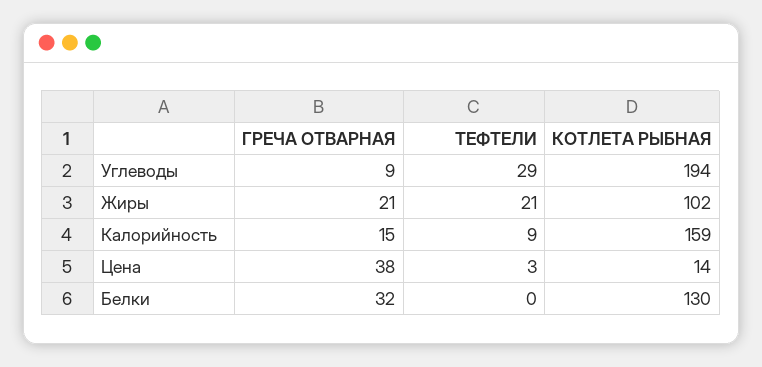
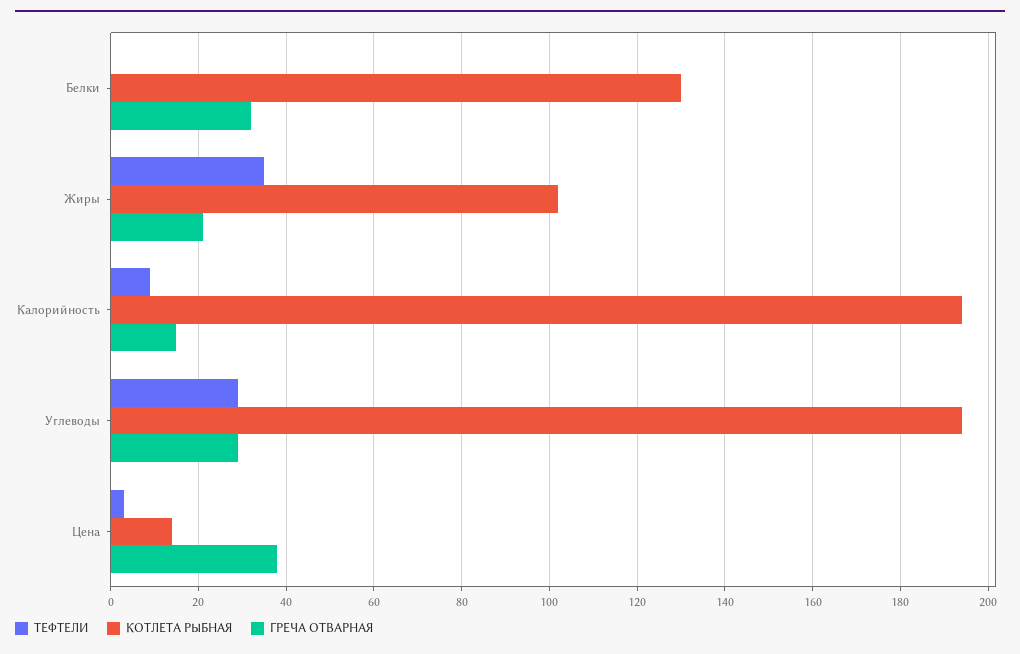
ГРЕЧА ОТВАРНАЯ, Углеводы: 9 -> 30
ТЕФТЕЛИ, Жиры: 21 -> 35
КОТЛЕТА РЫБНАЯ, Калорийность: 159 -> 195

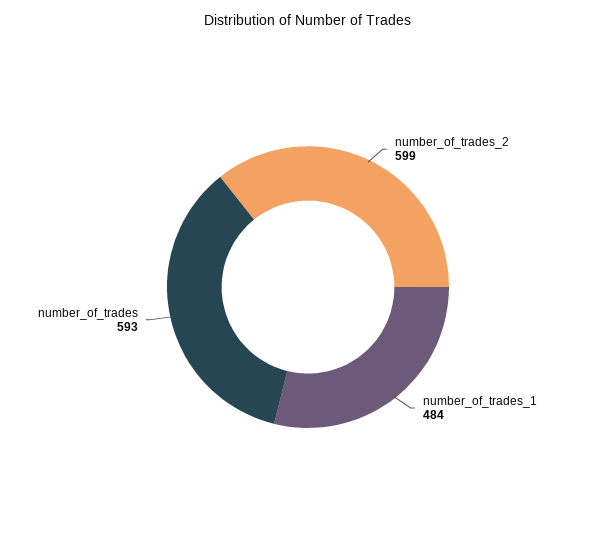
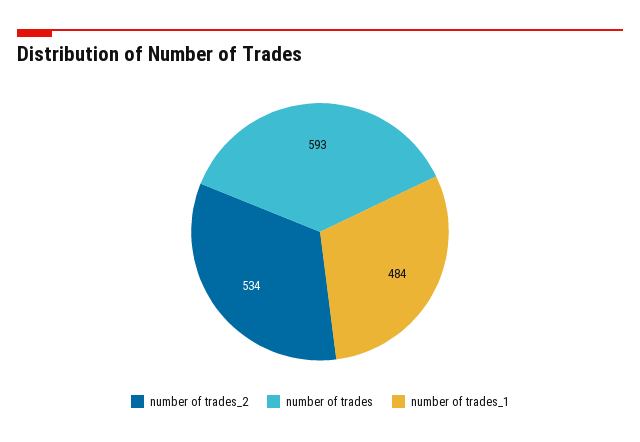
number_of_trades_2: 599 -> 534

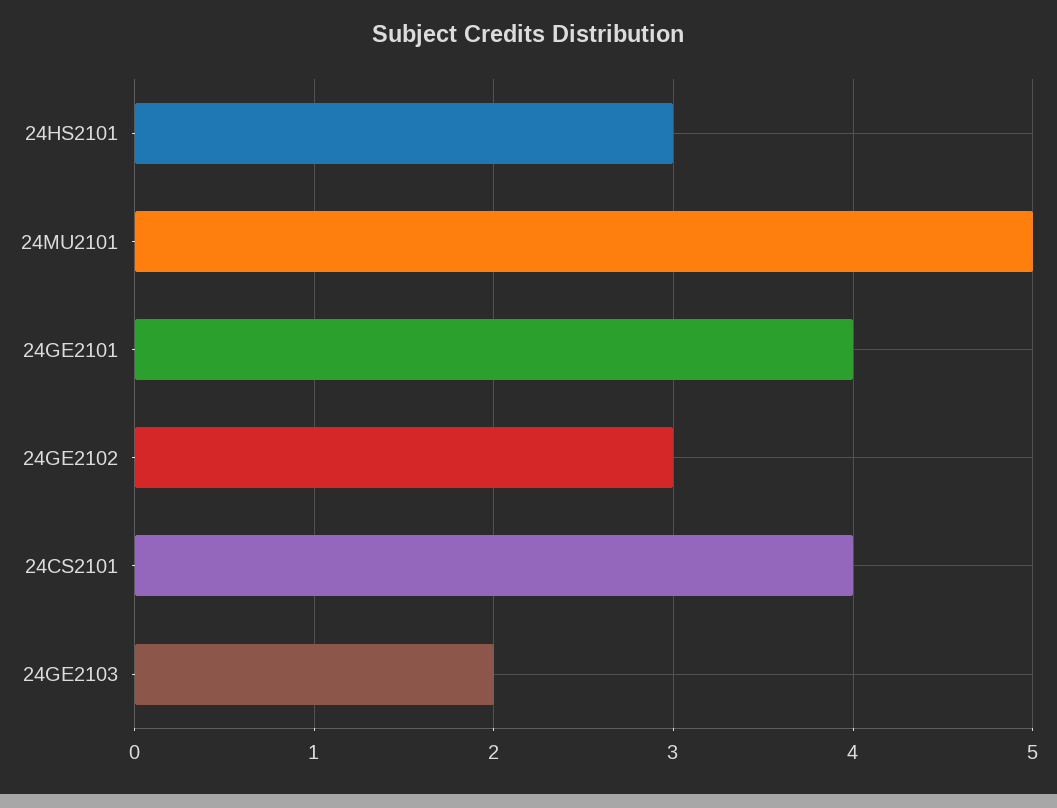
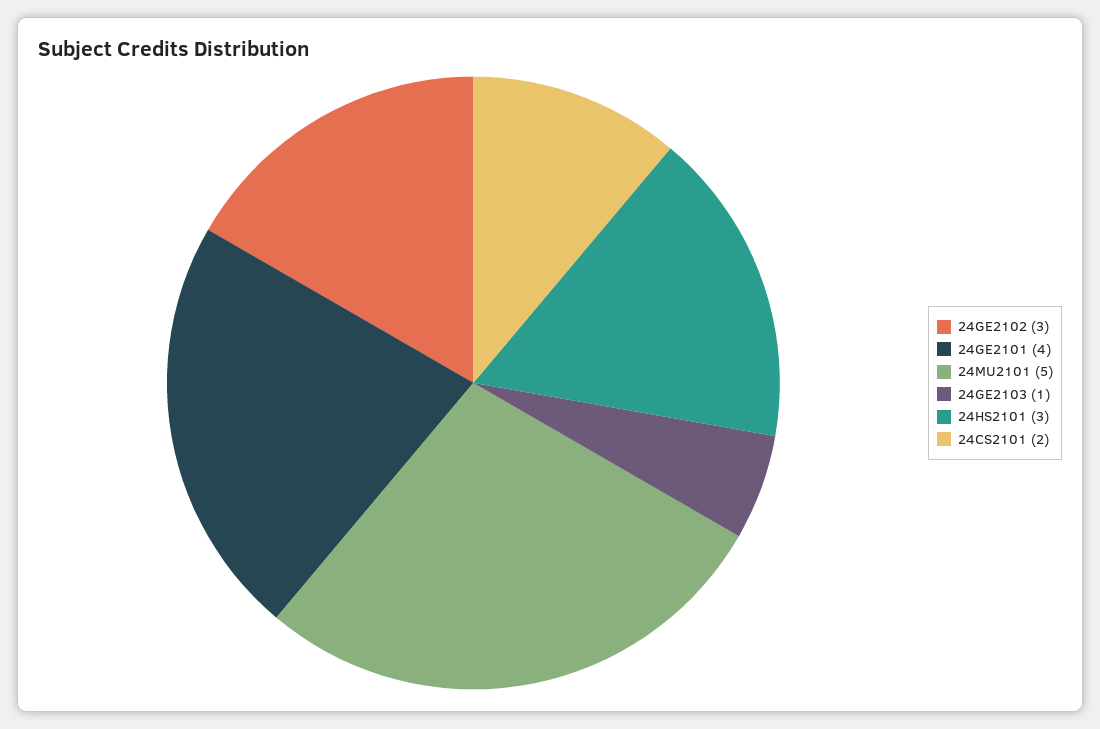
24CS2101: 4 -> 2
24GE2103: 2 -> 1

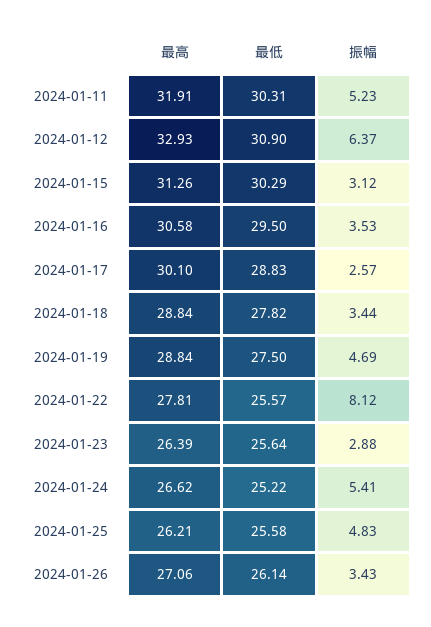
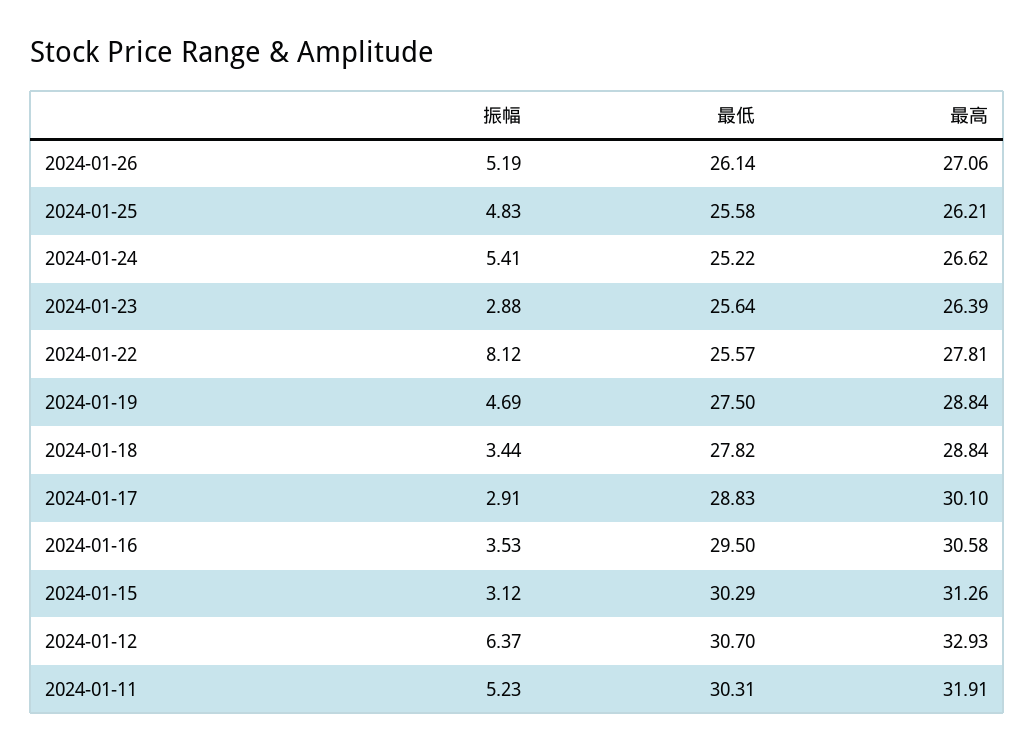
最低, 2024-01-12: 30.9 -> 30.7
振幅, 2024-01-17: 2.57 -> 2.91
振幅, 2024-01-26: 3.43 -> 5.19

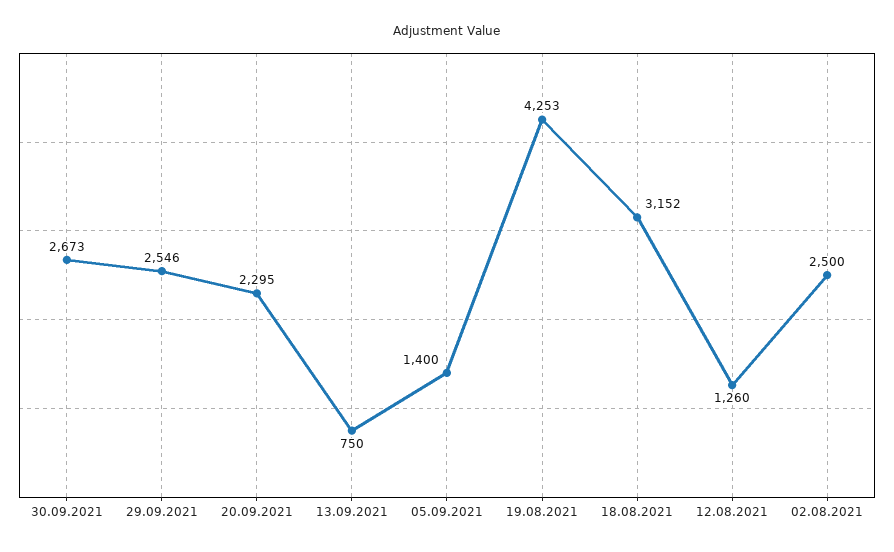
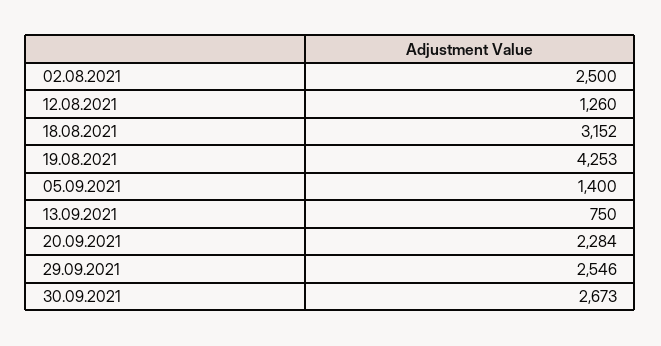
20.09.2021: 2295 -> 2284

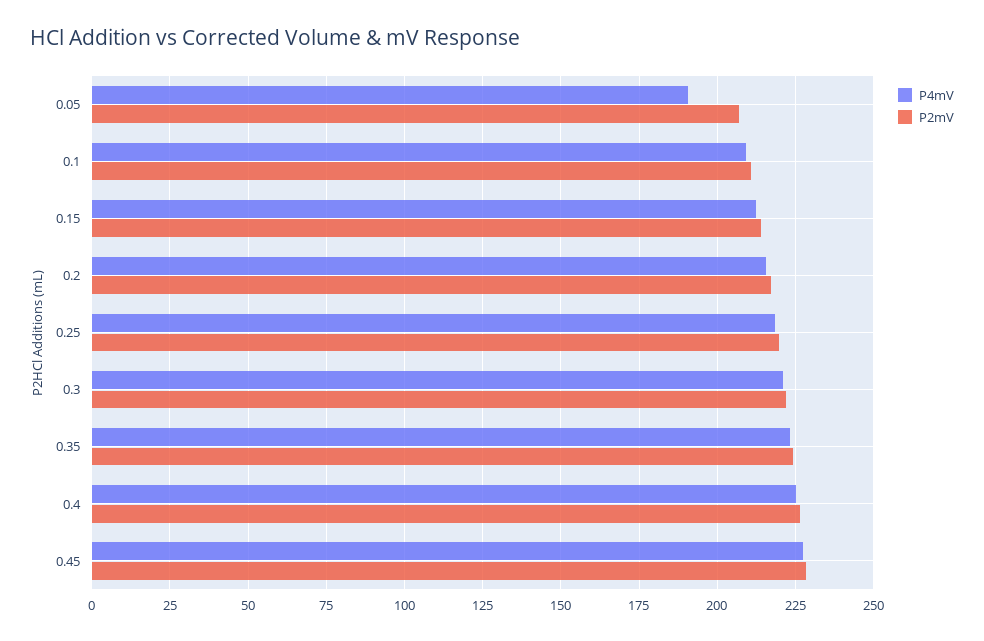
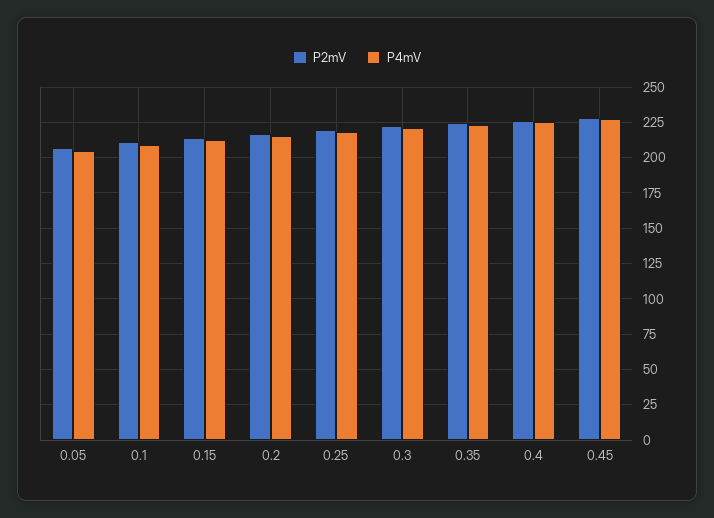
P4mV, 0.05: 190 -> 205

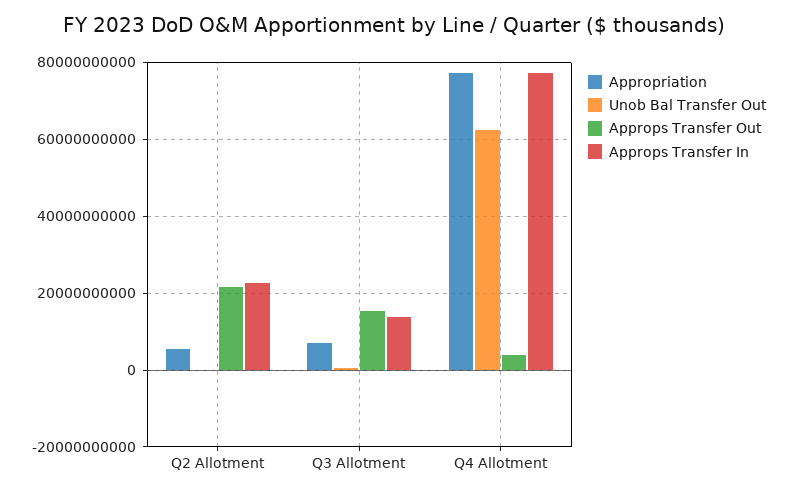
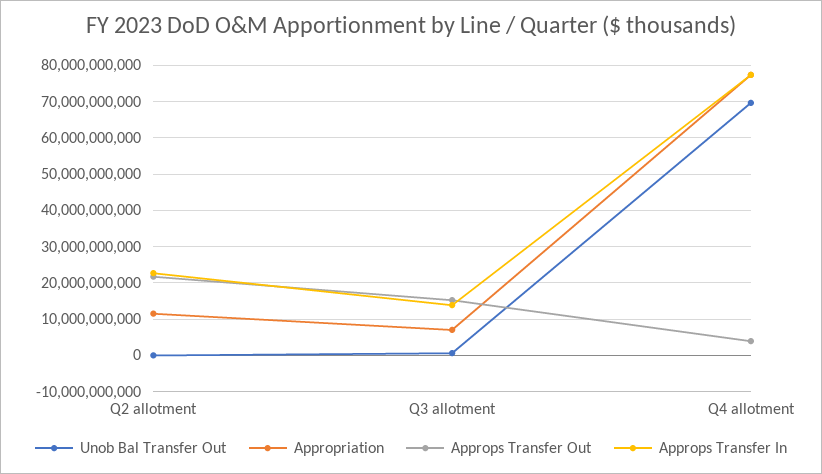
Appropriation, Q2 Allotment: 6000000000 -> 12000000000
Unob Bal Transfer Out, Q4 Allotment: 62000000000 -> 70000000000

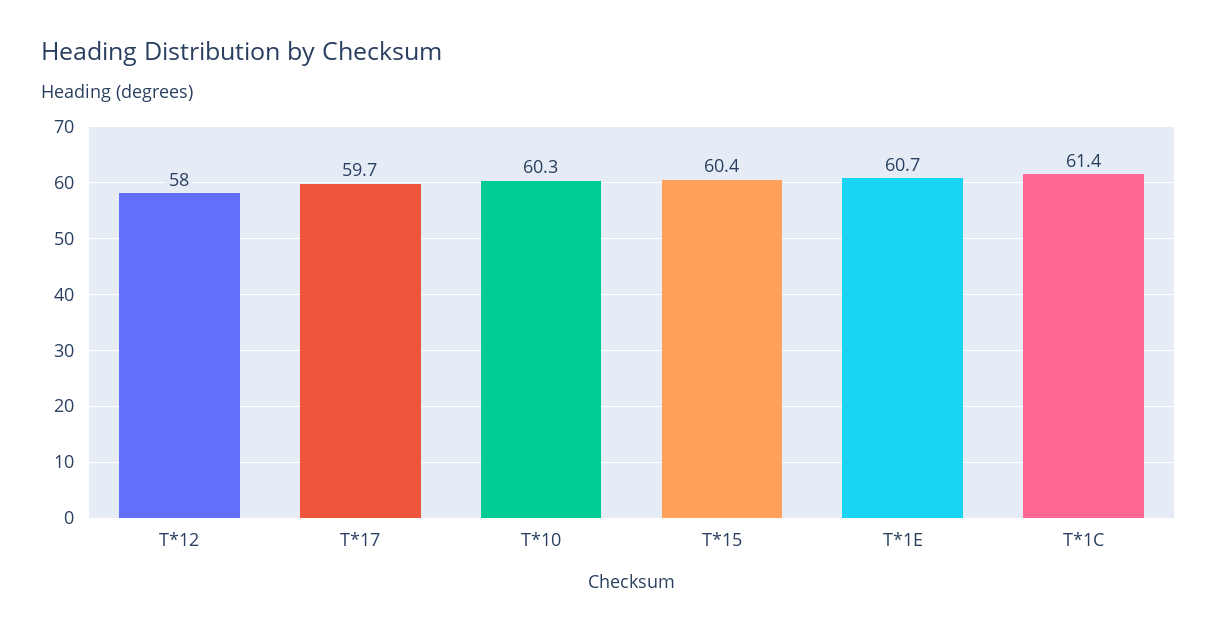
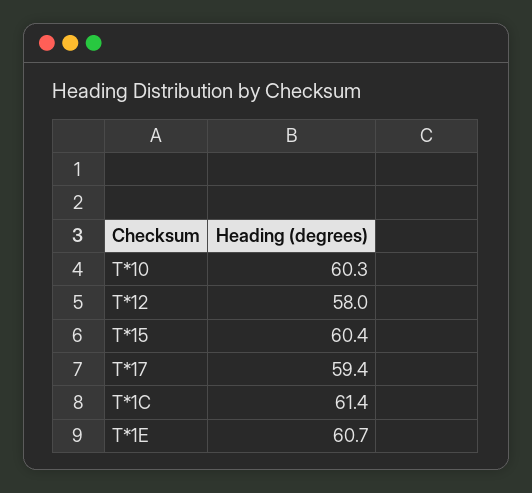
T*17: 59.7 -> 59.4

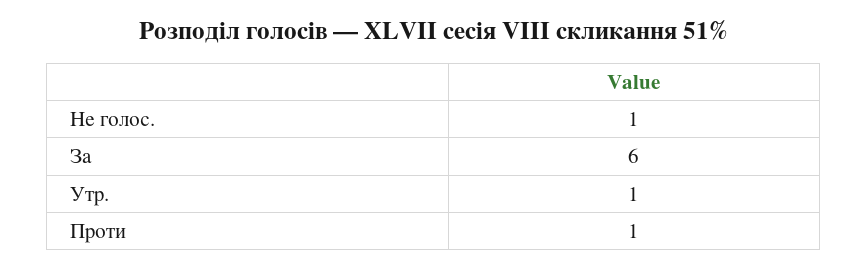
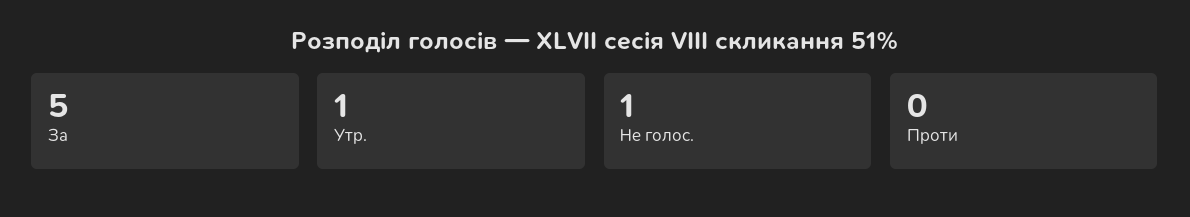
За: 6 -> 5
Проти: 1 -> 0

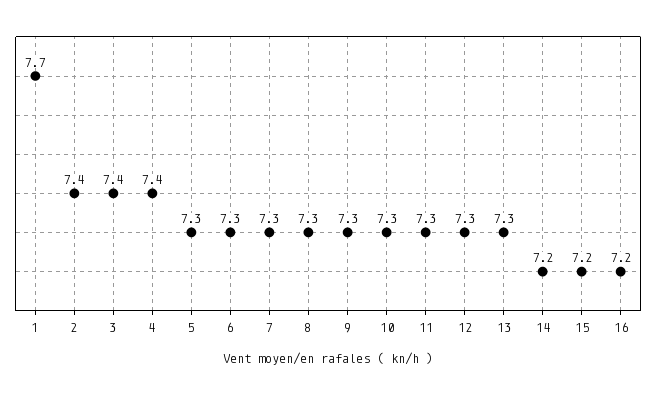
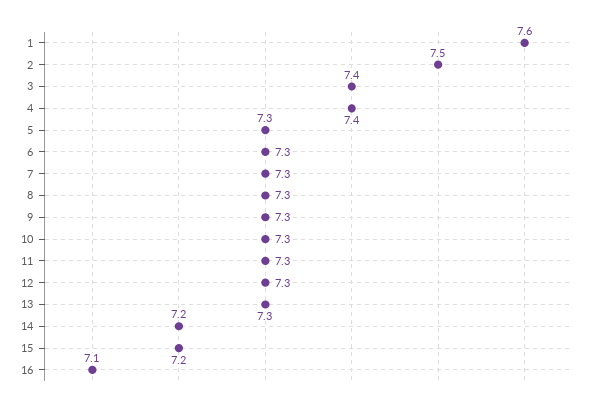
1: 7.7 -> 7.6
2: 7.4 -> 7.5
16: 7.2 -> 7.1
-.-.-
▶ **EXERCISE PROMPT**: The lines to copy run from the line containing "20.09.2021: 2295 -> 2284" through the end of the data above; copy exactly those, minus the pictures.

▶ **ANSWER TO THE PROBLEM**:
20.09.2021: 2295 -> 2284

P4mV, 0.05: 190 -> 205

Appropriation, Q2 Allotment: 6000000000 -> 12000000000
Unob Bal Transfer Out, Q4 Allotment: 62000000000 -> 70000000000

T*17: 59.7 -> 59.4

За: 6 -> 5
Проти: 1 -> 0

1: 7.7 -> 7.6
2: 7.4 -> 7.5
16: 7.2 -> 7.1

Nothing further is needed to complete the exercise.